Concrètement, que s’est-il passé en une semaine? Le 10 ans US a débuté la semaine dernière à 1,62%, il s’est détendu jusqu’à 1,50% pour remonter hier après-midi à 1,60%. Les quatre facteurs haussiers lui ont donc coûté 10 points de base. Pas cher payé! Intéressons-nous maintenant au 30 ans: il est passé de 2,16% à 2,01% puis 2,03% hier. Sur les taux très longs, les quatre facteurs n’ont coûté que deux misérables points de base, faisant passer le spread 10-30 ans de 54 à 43 points de base. Cet aplatissement de pratiquement 10bp nous conforte dans notre conviction que le 30 ans est le sweet spot car il est éloigné des transactions sur contrats futures 10 ans qui créent de la volatilité. De plus, il est - et restera - «chouchouté» par la Fed car dans les circonstances actuelles, la dernière des catastrophes qui pourrait nous toucher serait une hausse des rendements longs. Le 30 ans est «sage» car, par définition, un pic d’inflation transitoire ne l’affecte guère. Peu importe si la Fed s’est trompée et que ce phénomène s’étale sur 1 an ou 18 mois au lieu des 6 à 9 mois initialement attendus. Sur 30 ans, ces hausses temporaires sont moins spectaculaires que sur 3, 5 ou 10 ans. 

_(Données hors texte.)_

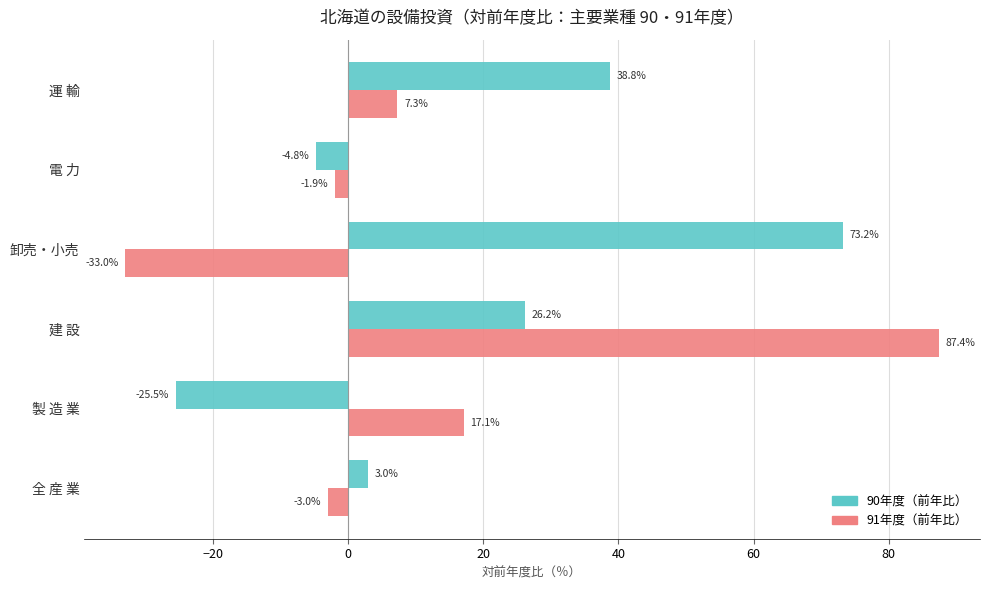

What is the spread (max minus min) of values at 運 輸?

31.5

Le 5 ans et le 10 ans sont à risque, le 30 ans est un peu plus à l’abri.

Si ce comportement du segment 10-30 ans de la courbe des Treasuries se poursuit, autrement dit si les investisseurs qui parient sur une remontée des taux longs et sur une inflation qui s’installe continuent de prendre des positions short sur le contrat future à 10 ans, ce flattening pourrait bien s’installer en cette fin d’année. Le 5 ans et le 10 ans sont à risque, le 30 ans est un peu plus à l’abri. La dernière fois que nous en avons remis en portefeuille, c’était le jour des chiffres de l’emploi, à 2,15%. Avec désormais une duration supérieure à 5, nous estimons être bien positionnés et attendons de voir 2,25% et 2,30% afin de remettre un peu de 30 ans pour préparer une année 2022 qui s’annonce déjà atypique. Il nous reste tout de même deux FOMC, le 3 novembre et le 15 décembre, pour éventuellement assister à une surprise. Une question nous taraude l’esprit: les commentateurs affirment que la prochaine hausse des taux de la Fed interviendra entre le troisième trimestre 2022 (dès la fin du tapering fin juin) et le premier trimestre 2023. Nous avons du mal à estimer ce que fera la Fed à ce moment-là car la composition du FOMC pourrait changer significativement dans un futur proche. Jay Powell lui-même n’est pas assuré d’être reconduit, n’est-ce pas Lael Brainard?